Text passage:

* * * * *

Thanks for the CC2652R hint. I'll check it out.

Koenkk commented 4 years ago

How many devices do you have in your network?

Bruceforce commented 4 years ago

6 Ikea gu 10 bulbs 2 Ikea smart plugs 2 Osram smart plugs 1 Ikea E14 bulb 2 Xiaomi human body sensors 1 Xiaomi Switch 1 Ikea Dimmer

Edit: I think this should be it graphviz

Koenkk commented 4 years ago

That's not a very big network, I guess this should also work with the CC2531, did you already try the source routing firmware? This should also improve stability: https://github.com/Koenkk/Z-Stack-firmware/tree/master/coordinator/Z-Stack_Home_1.2/bin/source_routing

Bruceforce commented 4 years ago

Today it crashed again with all reporting disabled.

Here are the logs: Compose log: https://gist.githubusercontent.com/Bruceforce/42c380e9fcadd5405a011ccfec804b38/raw/b56b0995b7c32afe088a95c5ddbabe4d7d13310c/compose.log

zigbee2mqtt log in logs folder does not contain the extra logs from DEBUG=zigbee-herdsman:* that's why I provided the compose log.

* * * * *

[Stored items]
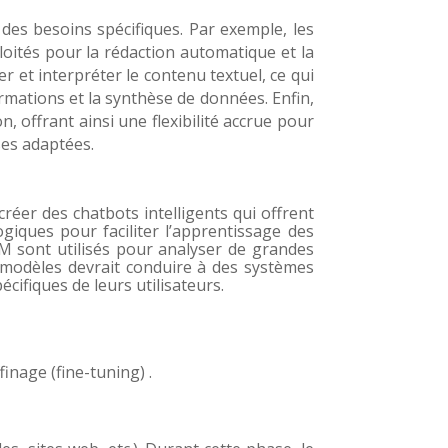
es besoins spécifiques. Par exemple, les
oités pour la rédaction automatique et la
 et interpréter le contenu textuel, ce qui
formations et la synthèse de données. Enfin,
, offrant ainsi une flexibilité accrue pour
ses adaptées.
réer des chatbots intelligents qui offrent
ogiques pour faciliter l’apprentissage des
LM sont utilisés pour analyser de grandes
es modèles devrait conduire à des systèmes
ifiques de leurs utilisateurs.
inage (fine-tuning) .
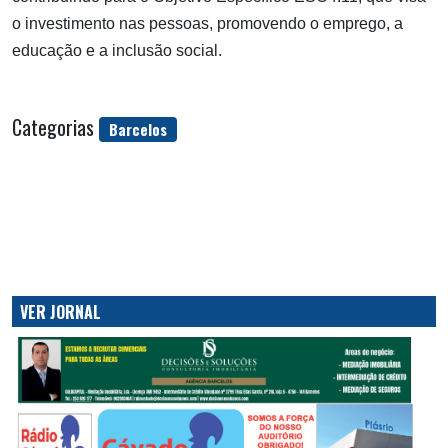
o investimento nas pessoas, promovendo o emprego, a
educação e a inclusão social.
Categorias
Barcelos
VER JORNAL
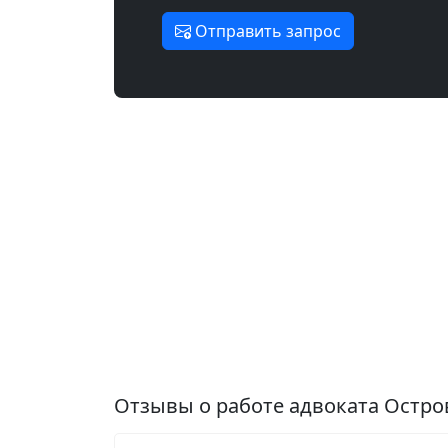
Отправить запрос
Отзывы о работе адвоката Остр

* * * * *

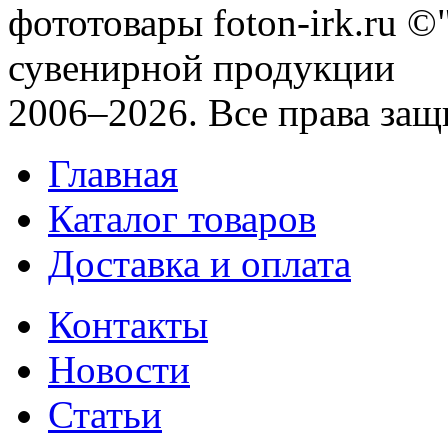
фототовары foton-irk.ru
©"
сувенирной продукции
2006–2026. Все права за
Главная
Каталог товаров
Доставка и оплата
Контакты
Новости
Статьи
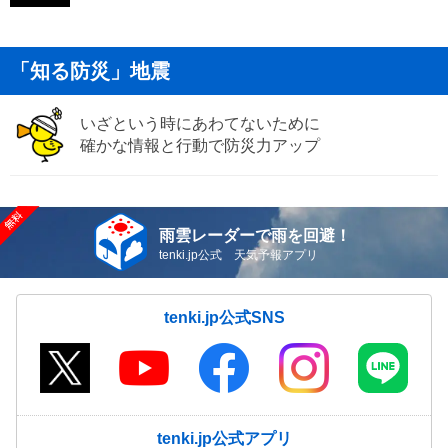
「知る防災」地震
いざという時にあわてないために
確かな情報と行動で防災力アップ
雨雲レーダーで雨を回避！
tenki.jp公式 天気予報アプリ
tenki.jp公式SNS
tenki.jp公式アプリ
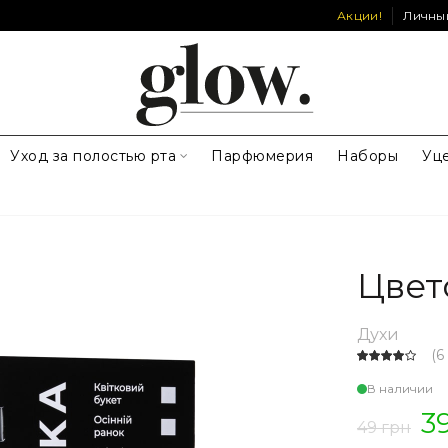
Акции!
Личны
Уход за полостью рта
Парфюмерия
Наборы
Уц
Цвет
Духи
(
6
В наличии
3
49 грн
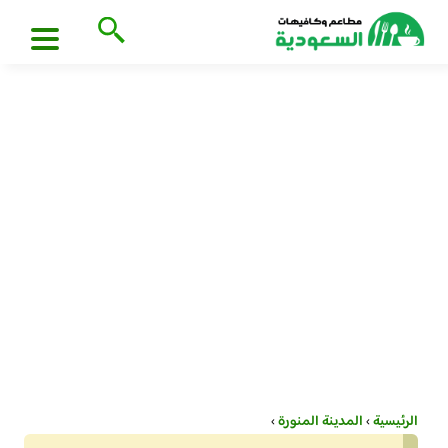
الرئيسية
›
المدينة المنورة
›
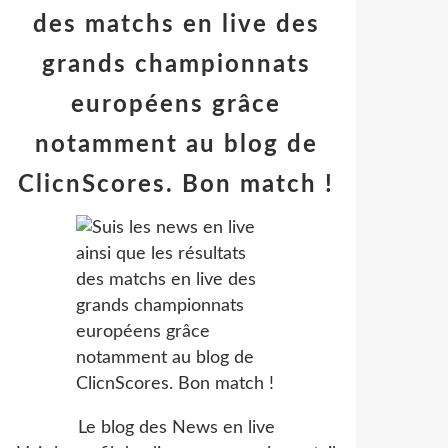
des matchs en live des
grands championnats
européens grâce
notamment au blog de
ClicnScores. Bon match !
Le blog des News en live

* * * * *

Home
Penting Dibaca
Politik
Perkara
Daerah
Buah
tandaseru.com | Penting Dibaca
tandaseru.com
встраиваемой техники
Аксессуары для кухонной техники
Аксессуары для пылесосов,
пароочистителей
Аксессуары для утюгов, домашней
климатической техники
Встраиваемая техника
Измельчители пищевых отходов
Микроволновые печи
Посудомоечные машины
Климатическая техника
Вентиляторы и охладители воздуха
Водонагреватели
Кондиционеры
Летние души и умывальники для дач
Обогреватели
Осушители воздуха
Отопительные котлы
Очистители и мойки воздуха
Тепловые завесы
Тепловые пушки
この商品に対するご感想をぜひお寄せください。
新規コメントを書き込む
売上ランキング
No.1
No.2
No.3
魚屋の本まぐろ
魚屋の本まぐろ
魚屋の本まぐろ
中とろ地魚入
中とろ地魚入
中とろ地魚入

* * * * *

Job 1: Please list every device type named in the network thread, with its count, one per line.
Job 2: Count the lines in the entries that contain the string "pour", with case counting.

Task response 1:
6 Ikea gu 10 bulbs
2 Ikea smart plugs
2 Osram smart plugs
1 Ikea E14 bulb
2 Xiaomi human body sensors
1 Xiaomi Switch
1 Ikea Dimmer

Task response 2: 4